I looked around and made a plate on which to mount the motor, a couple pivots attached to the plate, brass bushings, and a bracket to position the bushings a few inches down from the bottom of the table:



I was happy that I was able to weld the bracket pieces without distorting them (I used great restraint, and had machined some registration features and surfaces). After painting and installing it, it is working well:



I included a threaded hole for a tensioning bolt, but it seems that the weight of the motor is fine for tension. At first, I used a traditional v-belt but the belt vibrated a ton, so I tried the link belt. It's a huge improvement. I imagine that the links offer a big advantage in damping to suppress the vibration modes in the belt spans between pulleys, but I'm not sure. Either way, I'm happy. Initial testing seems to show the belt will be better for my needs at the increased speed.

I still need to mess with the disc hub mounting to reduce runout; it's a bit loose on the shaft and secures with a couple set screws 90° apart in the middle of its length. I'm thinking of adding eight set screws, with pairs spaced as far apart axially as I can, with a pair every 90° circumferentially, so I can use them like a spider to dial in the hub on the shaft. One alternative is some shim stock, which may be okay. Or I could bush and rebore the hub for a better fit...


----------



## Doug Gray (Nov 2, 2021)

Nicely done.


----------



## markba633csi (Nov 2, 2021)

Curious to see how long the link belt lasts since the belt sfm is probably quite high
-Mark


----------



## jwmelvin (Nov 2, 2021)

markba633csi said:


> Curious to see how long the link belt lasts since the belt sfm is probably quite high


I don't see the spec listed on the fennerdrives.com site but retailers indicate 5000 sfm max for the A-size link belts. My link belt is running at ~2200 sfm so should be okay if that's the spec.  (My original post mentioned "belt speed" but meant _sanding_ belt speed, which is now ~4500 sfm.) 

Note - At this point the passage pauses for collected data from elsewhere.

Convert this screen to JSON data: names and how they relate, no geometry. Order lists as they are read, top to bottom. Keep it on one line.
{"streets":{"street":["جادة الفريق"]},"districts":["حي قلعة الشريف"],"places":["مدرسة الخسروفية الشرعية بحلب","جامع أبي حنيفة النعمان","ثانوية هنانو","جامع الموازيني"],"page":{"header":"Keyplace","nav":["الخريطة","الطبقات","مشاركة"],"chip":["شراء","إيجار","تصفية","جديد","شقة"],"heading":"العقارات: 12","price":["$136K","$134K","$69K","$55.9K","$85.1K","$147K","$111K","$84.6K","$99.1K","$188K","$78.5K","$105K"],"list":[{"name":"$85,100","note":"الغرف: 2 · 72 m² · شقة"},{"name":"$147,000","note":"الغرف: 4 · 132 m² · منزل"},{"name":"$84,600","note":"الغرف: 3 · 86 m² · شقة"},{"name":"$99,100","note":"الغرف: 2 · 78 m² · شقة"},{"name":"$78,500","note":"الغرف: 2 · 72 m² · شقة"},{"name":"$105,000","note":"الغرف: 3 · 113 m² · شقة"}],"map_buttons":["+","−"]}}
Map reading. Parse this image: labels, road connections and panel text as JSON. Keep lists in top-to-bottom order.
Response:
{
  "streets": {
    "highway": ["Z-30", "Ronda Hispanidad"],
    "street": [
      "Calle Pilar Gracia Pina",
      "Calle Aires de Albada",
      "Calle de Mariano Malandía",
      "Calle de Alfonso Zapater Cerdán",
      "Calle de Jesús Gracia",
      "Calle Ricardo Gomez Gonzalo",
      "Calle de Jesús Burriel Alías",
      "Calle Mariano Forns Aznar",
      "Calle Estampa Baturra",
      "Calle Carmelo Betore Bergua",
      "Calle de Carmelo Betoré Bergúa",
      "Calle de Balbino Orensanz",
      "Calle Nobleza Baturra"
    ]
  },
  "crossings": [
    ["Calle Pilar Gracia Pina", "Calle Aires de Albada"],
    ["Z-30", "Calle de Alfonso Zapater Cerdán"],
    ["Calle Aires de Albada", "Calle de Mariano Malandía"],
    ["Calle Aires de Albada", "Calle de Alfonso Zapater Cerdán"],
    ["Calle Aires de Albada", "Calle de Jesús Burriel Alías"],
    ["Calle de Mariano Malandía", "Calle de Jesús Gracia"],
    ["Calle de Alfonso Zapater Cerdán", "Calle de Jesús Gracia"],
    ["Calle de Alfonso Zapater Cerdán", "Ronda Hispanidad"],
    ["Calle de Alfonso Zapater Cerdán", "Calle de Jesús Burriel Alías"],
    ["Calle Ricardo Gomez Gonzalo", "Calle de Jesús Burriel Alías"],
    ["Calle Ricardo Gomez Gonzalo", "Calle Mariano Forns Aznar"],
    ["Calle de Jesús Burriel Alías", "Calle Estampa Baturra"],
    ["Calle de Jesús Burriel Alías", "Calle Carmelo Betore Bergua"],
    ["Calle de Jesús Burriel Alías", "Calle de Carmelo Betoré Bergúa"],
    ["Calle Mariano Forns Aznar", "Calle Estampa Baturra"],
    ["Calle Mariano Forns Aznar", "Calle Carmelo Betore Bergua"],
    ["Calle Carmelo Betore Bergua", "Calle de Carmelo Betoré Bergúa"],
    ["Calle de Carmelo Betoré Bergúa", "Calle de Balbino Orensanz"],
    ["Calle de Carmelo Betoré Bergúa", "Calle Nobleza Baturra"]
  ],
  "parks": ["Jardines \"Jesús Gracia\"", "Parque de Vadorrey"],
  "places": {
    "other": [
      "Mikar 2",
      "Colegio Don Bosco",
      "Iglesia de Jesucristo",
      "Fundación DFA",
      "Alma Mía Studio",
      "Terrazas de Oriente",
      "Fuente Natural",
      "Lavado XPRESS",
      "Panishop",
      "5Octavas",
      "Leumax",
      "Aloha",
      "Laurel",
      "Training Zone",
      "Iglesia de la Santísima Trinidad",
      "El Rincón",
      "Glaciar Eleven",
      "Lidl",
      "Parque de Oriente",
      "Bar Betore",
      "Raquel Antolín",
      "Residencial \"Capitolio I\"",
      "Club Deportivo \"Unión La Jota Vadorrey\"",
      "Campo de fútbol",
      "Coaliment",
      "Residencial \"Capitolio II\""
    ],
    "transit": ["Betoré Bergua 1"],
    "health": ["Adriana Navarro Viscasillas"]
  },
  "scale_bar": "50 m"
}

I'm more concerned about the edges of the 12" disc, which will now be at about 10k sfm.


----------



## jwmelvin (Nov 3, 2021)

The belt sander seems pretty good at high speed. There's still more making noise than I'd like, but a full rebuild will have to be a future project. 

I thought also that some people may enjoy seeing some of my machining setups and progress shots; I welcome any feedback:









Also, today I repaired the belt-sander work rest by TIG brazing a plate on the front, which I then fly cut and surface ground (my first time playing with my grinder, a Rockwell Toolmaker):


----------